Heung Wing Joseph Lee was born in Hong Kong in December 1969. He received his B.Sc.(1st Hons) in 1994 and Ph.D. (with distinction) in 1997, both at the Department of Mathematics, The University of Western Australia. In 1997}1998, he was working as a Postdoctoral Research Fellow at the Department of System Engineering and Engineering Management, The Chinese University of Hong Kong. He worked as a Visiting Assistant Professor at the Department of Mathematics, The Hong Kong University of Science and Technology in 1998}1999. He is currently an Assistant Professor in the Department of Applied Mathematics at The Hong Kong Polytechnic University. His research interests include Computational Optimal Control, Mixed Discrete Programming, Scheduling, and Control of Chaotic Systems.

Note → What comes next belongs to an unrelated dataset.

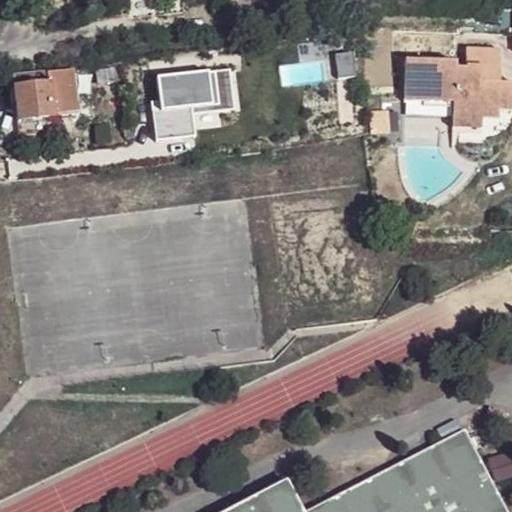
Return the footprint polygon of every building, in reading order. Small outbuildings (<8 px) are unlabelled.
[(451,70),(451,64),(400,63),(399,103),(452,104),(451,121),(479,122),(495,122),(495,114),(511,115),(511,98),(511,86),(497,86),(498,48),(463,48),(462,65),(462,71),(451,70)] [(347,76),(344,60),(327,61),(330,79),(347,76)] [(74,78),(47,79),(48,87),(53,87),(54,123),(77,121),(74,78)] [(47,79),(18,81),(15,81),(17,124),(19,124),(20,139),(54,137),(53,123),(54,123),(53,87),(48,87),(47,79)] [(95,120),(93,85),(80,86),(82,120),(95,120)] [(369,115),(370,138),(388,137),(387,114),(369,115)] [(479,122),(451,121),(451,132),(478,133),(479,122)] [(309,511),(508,511),(465,430),(421,454),(413,458),(309,511)] [(304,511),(289,482),(231,511),(304,511)]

Kok Lay Teo received the Ph.D. degree in Electrical Engineering from the University of Ottawa, Canada in 1974. He was with the Department of Applied Mathematics, the University of New South Wales, Australia, from 1974 to 1985, the Department of Industrial and Systems Engineering, National University of Singapore, Singapore, from 1985 to 1987, and the Department of Mathematics, the University of Western Australia, Australia, from 1988 to 1996. He was Professor of Applied Mathematics at Curtin University of Technology, Australia, from 1996 to 1998. He is currently the Chair Professor of Applied Mathematics and Head of Department of Applied Mathematics at The Hong Kong Polytechnic University, Hong Kong. He has also been an Adjunct Professor of the University of Waterloo, Canada, from May 2001, and Chongqing Normal University, China, from September 1999. He has published 5 books, edited several books and special issues for international journals. He has also published numerous journal and conference papers in areas, which include control, optimal control, optimization, signal processing, and biomachine. The software package, MISER3.2, for solving general constrained optimal control problems was developed by the research team under his leadership. His research interests includes both the theoretical and practical aspects of optimal control and optimization, and their applications, in particular, signal processing in telecommunications. Dr. Teo is a Senior Member of Institute of Electrical and Electronic Engineers (IEEE) (USA), and is in the editorial board of a number of international journals in control, dynamical systems and optimization, including Automatica and Journal of Global Optimization.